I shall begin our talk, for his heart is full of One; and he can "speak of the things touching the King."

"I like some one to call, to whom I can speak out my mind. It's my Redeemer I like to speak of—He is my delight. I am here for hours by myself, but He is my best company-keeper. I have His Word too—'my song in this house of my pilgrimage.' "

Visitor—"Oh, T., how different it is to hear you speak of the Bible, and as they do in poor Ireland!"

"Ay, Miss, I always heard it was a queer country, but I believe it's those priests at the bottom of it all, and they are blind, and so lead them backward instead of forward."

Visitor—"It is just so, Thomas, and I will tell you what old Mick the basket-maker said about the Bible, &c., &c.—'A dead letter!'"

"Did a man dare to say the Bible was a dead letter?
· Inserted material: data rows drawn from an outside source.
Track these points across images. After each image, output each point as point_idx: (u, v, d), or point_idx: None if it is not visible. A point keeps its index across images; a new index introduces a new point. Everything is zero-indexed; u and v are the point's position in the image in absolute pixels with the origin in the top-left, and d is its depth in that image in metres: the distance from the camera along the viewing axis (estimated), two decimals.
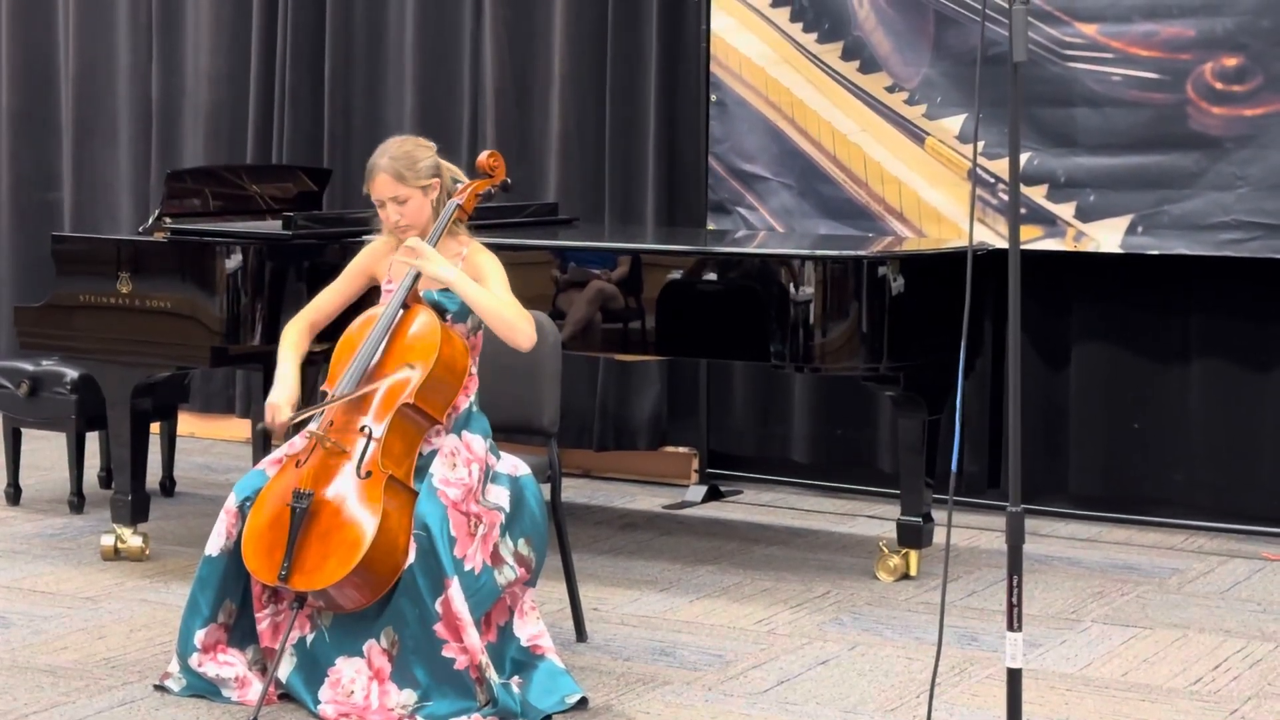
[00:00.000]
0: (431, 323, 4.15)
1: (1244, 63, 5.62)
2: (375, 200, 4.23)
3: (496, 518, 4.09)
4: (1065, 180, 5.87)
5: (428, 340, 4.13)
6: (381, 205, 4.23)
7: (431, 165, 4.24)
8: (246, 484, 4.14)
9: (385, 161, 4.20)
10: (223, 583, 4.12)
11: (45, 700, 4.12)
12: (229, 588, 4.12)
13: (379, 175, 4.20)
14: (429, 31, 7.01)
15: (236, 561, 4.09)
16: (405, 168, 4.19)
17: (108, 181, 7.71)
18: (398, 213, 4.21)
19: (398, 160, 4.20)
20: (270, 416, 4.17)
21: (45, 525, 5.88)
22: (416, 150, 4.24)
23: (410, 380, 4.09)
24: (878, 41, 6.11)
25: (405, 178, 4.19)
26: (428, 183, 4.22)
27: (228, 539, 4.11)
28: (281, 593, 4.07)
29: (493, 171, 4.43)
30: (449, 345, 4.14)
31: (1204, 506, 5.96)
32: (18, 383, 6.05)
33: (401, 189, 4.19)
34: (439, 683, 3.94)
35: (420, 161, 4.22)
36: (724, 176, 6.39)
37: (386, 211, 4.23)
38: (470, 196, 4.32)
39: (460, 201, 4.28)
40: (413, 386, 4.08)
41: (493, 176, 4.42)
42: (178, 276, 5.23)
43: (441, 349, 4.11)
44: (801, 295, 5.01)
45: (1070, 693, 4.27)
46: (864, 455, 6.46)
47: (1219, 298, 5.87)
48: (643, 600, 5.06)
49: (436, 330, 4.14)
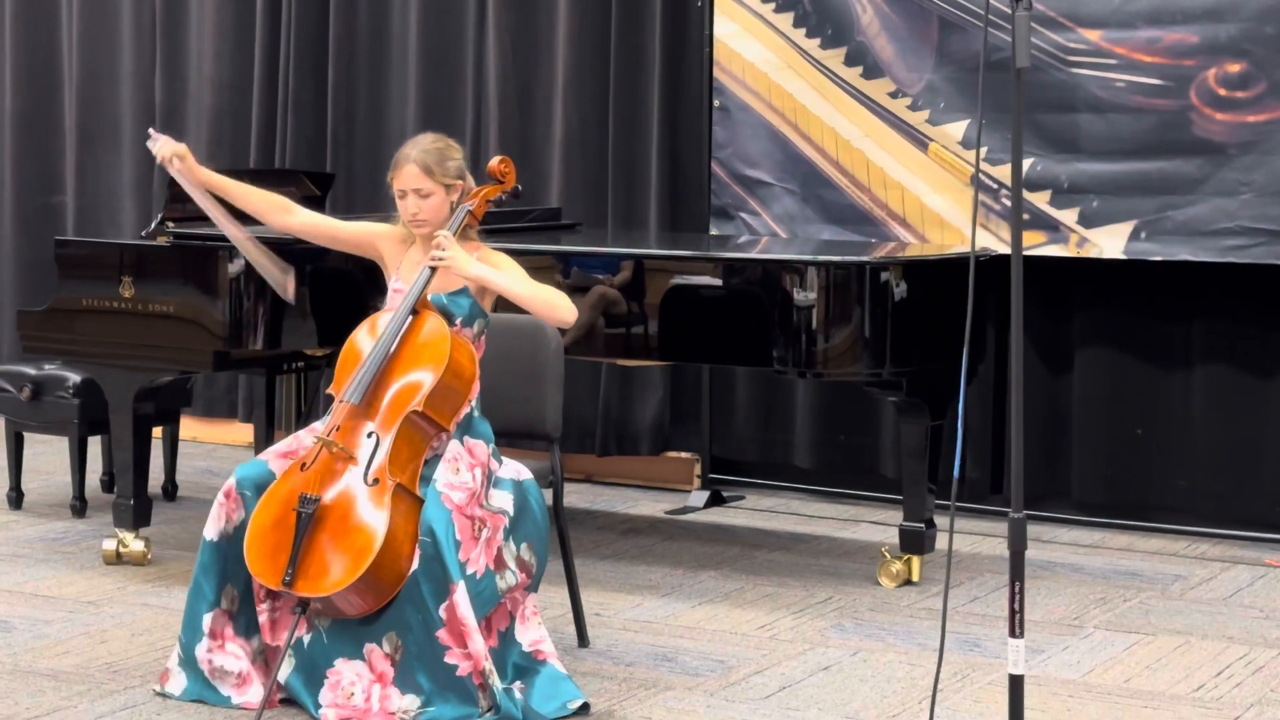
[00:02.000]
0: (441, 329, 4.15)
1: (1247, 69, 5.62)
2: (398, 190, 4.24)
3: (500, 521, 4.09)
4: (1068, 186, 5.87)
5: (437, 347, 4.12)
6: (403, 196, 4.24)
7: (459, 168, 4.28)
8: (247, 470, 4.13)
9: (416, 153, 4.23)
10: (224, 567, 4.10)
11: (46, 705, 4.12)
12: (230, 572, 4.10)
13: (407, 165, 4.22)
14: (432, 37, 7.01)
15: (237, 547, 4.06)
16: (435, 163, 4.22)
17: (111, 186, 7.72)
18: (418, 206, 4.22)
19: (429, 154, 4.23)
20: None
21: (47, 529, 5.88)
22: (448, 150, 4.28)
23: (420, 387, 4.08)
24: (881, 47, 6.11)
25: (434, 172, 4.21)
26: (452, 182, 4.25)
27: (226, 523, 4.09)
28: (283, 596, 4.07)
29: (504, 177, 4.42)
30: (458, 352, 4.14)
31: (1207, 513, 5.95)
32: (20, 387, 6.05)
33: (427, 183, 4.21)
34: (441, 689, 3.93)
35: (449, 161, 4.25)
36: (727, 182, 6.39)
37: (407, 203, 4.23)
38: (481, 202, 4.32)
39: (471, 207, 4.29)
40: (422, 394, 4.07)
41: (504, 183, 4.42)
42: (180, 281, 5.23)
43: (451, 356, 4.11)
44: (804, 301, 5.00)
45: (1072, 699, 4.26)
46: (866, 461, 6.45)
47: (1222, 304, 5.87)
48: (645, 606, 5.06)
49: (446, 337, 4.13)
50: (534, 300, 4.17)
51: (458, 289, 4.24)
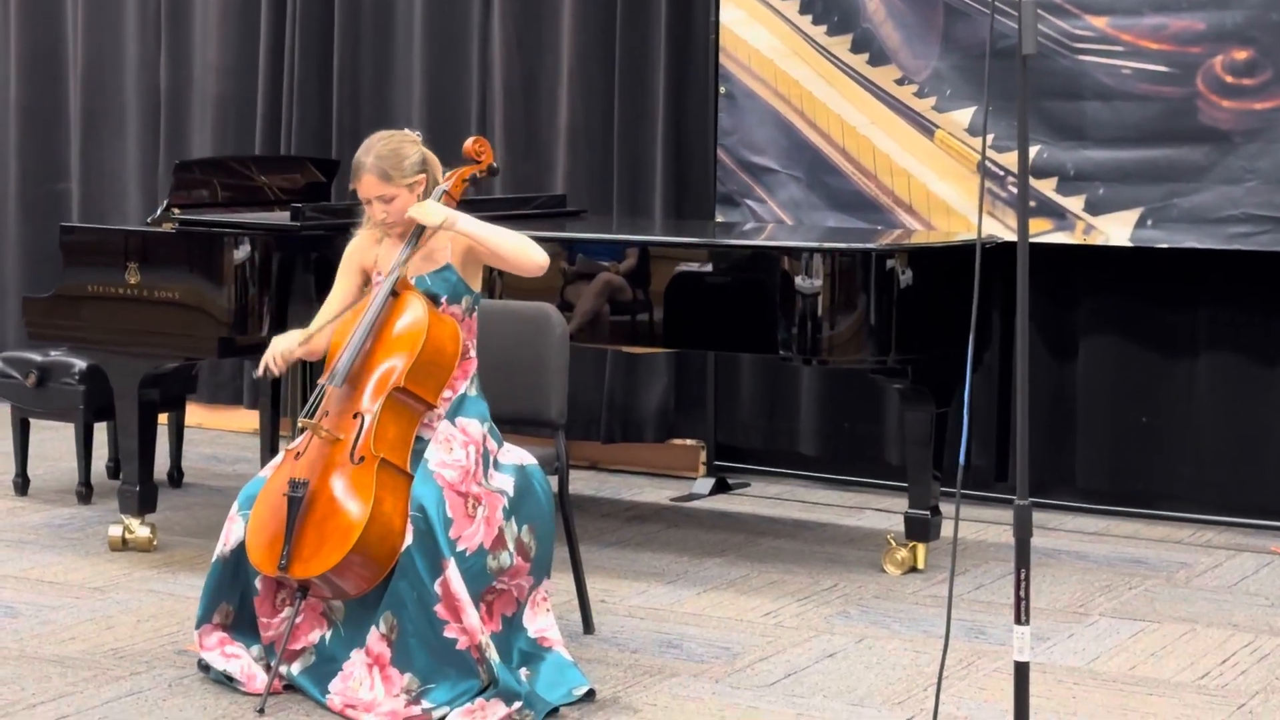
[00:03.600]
0: (419, 306, 4.15)
1: (1254, 56, 5.61)
2: (361, 198, 4.21)
3: (498, 500, 4.09)
4: (1075, 173, 5.86)
5: (416, 324, 4.13)
6: (368, 203, 4.21)
7: (418, 161, 4.19)
8: (250, 490, 4.17)
9: (371, 161, 4.15)
10: (218, 587, 4.18)
11: (53, 690, 4.13)
12: (224, 591, 4.18)
13: (365, 175, 4.15)
14: (437, 23, 7.00)
15: (233, 567, 4.14)
16: (391, 167, 4.14)
17: (116, 173, 7.72)
18: (384, 211, 4.18)
19: (384, 159, 4.14)
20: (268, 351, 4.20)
21: (53, 515, 5.88)
22: (402, 147, 4.19)
23: (397, 365, 4.09)
24: (887, 34, 6.10)
25: (391, 177, 4.14)
26: (413, 180, 4.17)
27: (224, 546, 4.16)
28: (288, 587, 4.09)
29: (479, 157, 4.42)
30: (438, 327, 4.14)
31: (1212, 500, 5.95)
32: (26, 373, 6.05)
33: (388, 188, 4.15)
34: (441, 664, 3.94)
35: (406, 159, 4.17)
36: (732, 169, 6.39)
37: (373, 209, 4.21)
38: (458, 182, 4.32)
39: (447, 188, 4.28)
40: (401, 371, 4.09)
41: (479, 162, 4.42)
42: (186, 267, 5.23)
43: (430, 331, 4.12)
44: (809, 288, 5.00)
45: (1078, 686, 4.26)
46: (871, 448, 6.45)
47: (1228, 291, 5.86)
48: (650, 592, 5.06)
49: (424, 313, 4.14)
50: (502, 246, 4.15)
51: (441, 266, 4.23)
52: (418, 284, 4.21)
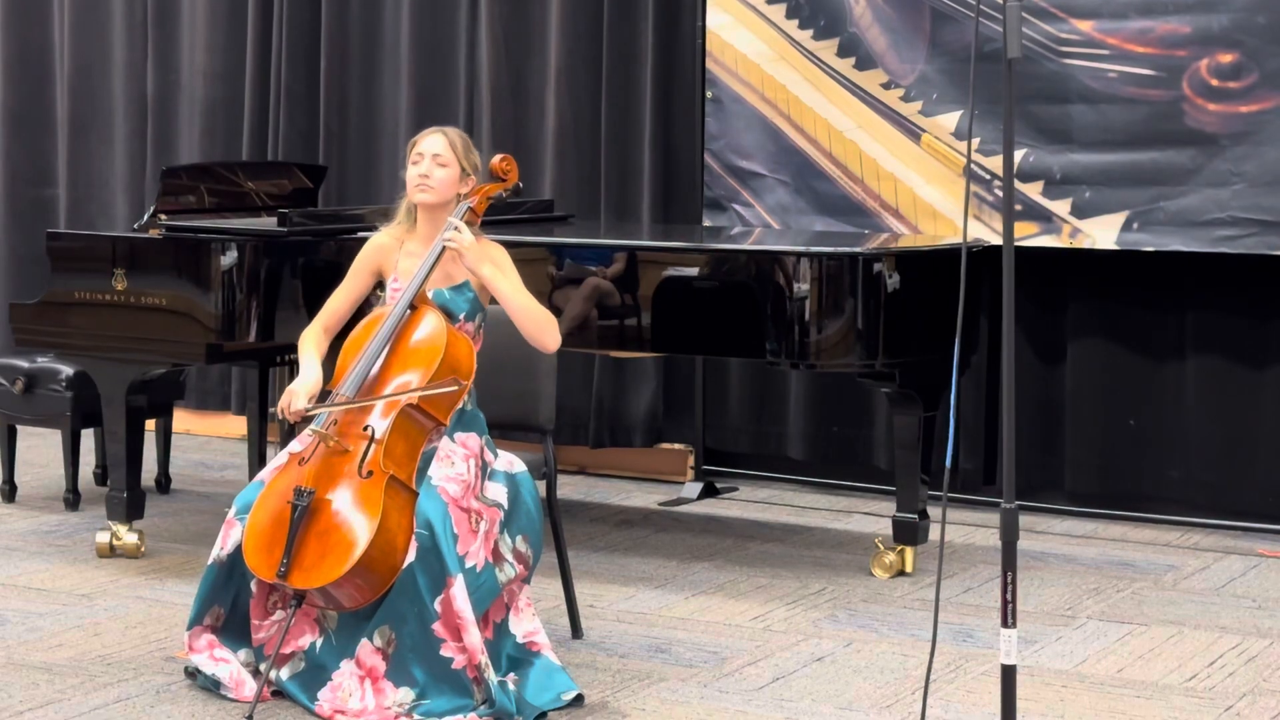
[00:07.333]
0: (439, 325, 4.15)
1: (1240, 59, 5.62)
2: (415, 154, 4.28)
3: (496, 514, 4.10)
4: (1061, 177, 5.87)
5: (434, 343, 4.13)
6: (418, 160, 4.26)
7: (477, 163, 4.35)
8: (245, 497, 4.16)
9: (449, 130, 4.34)
10: (213, 590, 4.17)
11: (40, 697, 4.12)
12: (218, 594, 4.17)
13: (436, 134, 4.30)
14: (425, 28, 7.01)
15: (227, 571, 4.13)
16: (463, 146, 4.32)
17: (103, 178, 7.71)
18: (430, 169, 4.25)
19: (460, 138, 4.33)
20: (285, 403, 4.17)
21: (40, 522, 5.87)
22: (472, 146, 4.37)
23: (412, 381, 4.08)
24: (873, 38, 6.11)
25: (458, 149, 4.29)
26: (469, 169, 4.31)
27: (220, 550, 4.14)
28: (281, 591, 4.08)
29: (505, 175, 4.44)
30: (455, 348, 4.14)
31: (1200, 503, 5.96)
32: (13, 380, 6.04)
33: (450, 154, 4.28)
34: (436, 681, 3.94)
35: (474, 154, 4.35)
36: (720, 173, 6.39)
37: (420, 165, 4.26)
38: (483, 199, 4.34)
39: (472, 204, 4.30)
40: (414, 385, 4.07)
41: (505, 180, 4.44)
42: (173, 273, 5.22)
43: (447, 351, 4.11)
44: (797, 292, 5.00)
45: (1065, 689, 4.27)
46: (860, 452, 6.46)
47: (1215, 294, 5.87)
48: (638, 597, 5.06)
49: (443, 332, 4.14)
50: (526, 316, 4.22)
51: (459, 283, 4.25)
52: (435, 297, 4.22)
Why, it's my life—it's a letter of life to me. Why, it's Him himself—isn't Jesus in the Word? I know I found Him in it, and that's the life in my dead heart. Well now, poor man, I am sure I will pray for old Mick. I argues pretty stiff with a Roman Catholic myself, sometimes, about that Virgin. I would not like to trust my prayers to the ears of a dead woman. Poor enough my prayers are anyway, and how can she be here and everywhere to hear us all at once? Well, I never could come over that!"

If not wearied with these passing calls, reader, you may perchance like to hear again of these our morning friends. Shall we pay them a more lengthened call, and gather their simple histories, and hear of all the way in which the Lord has led them through the wilderness?

Fair reader! will you, too, try some gloomy, shivering morning to take sunshine to some lone, dark room? Just close your pleasant book, just leave that intricate strain of Beethoven's, that difficult cadence for your voice, for which doubtless you will earn the world's cold "Thank you," in the evening's brilliant gathering. Go, listen to the music of some widow's heart which may sing for joy to find in yon a friend to care for her, to listen to her pent-up tale of sadness ! Go, read the words of Him who ''careth for the poor and needy," and pour their healing balm into that wounded heart! Do you still shrink from following the steps of Him who went about doing good? Oh, see well if yet the love of God has entered' into your own heart—or is it self you live for? Take heed lest to you may be said those last, startling words of endless reproach, ''I was sick, and ye visited me not."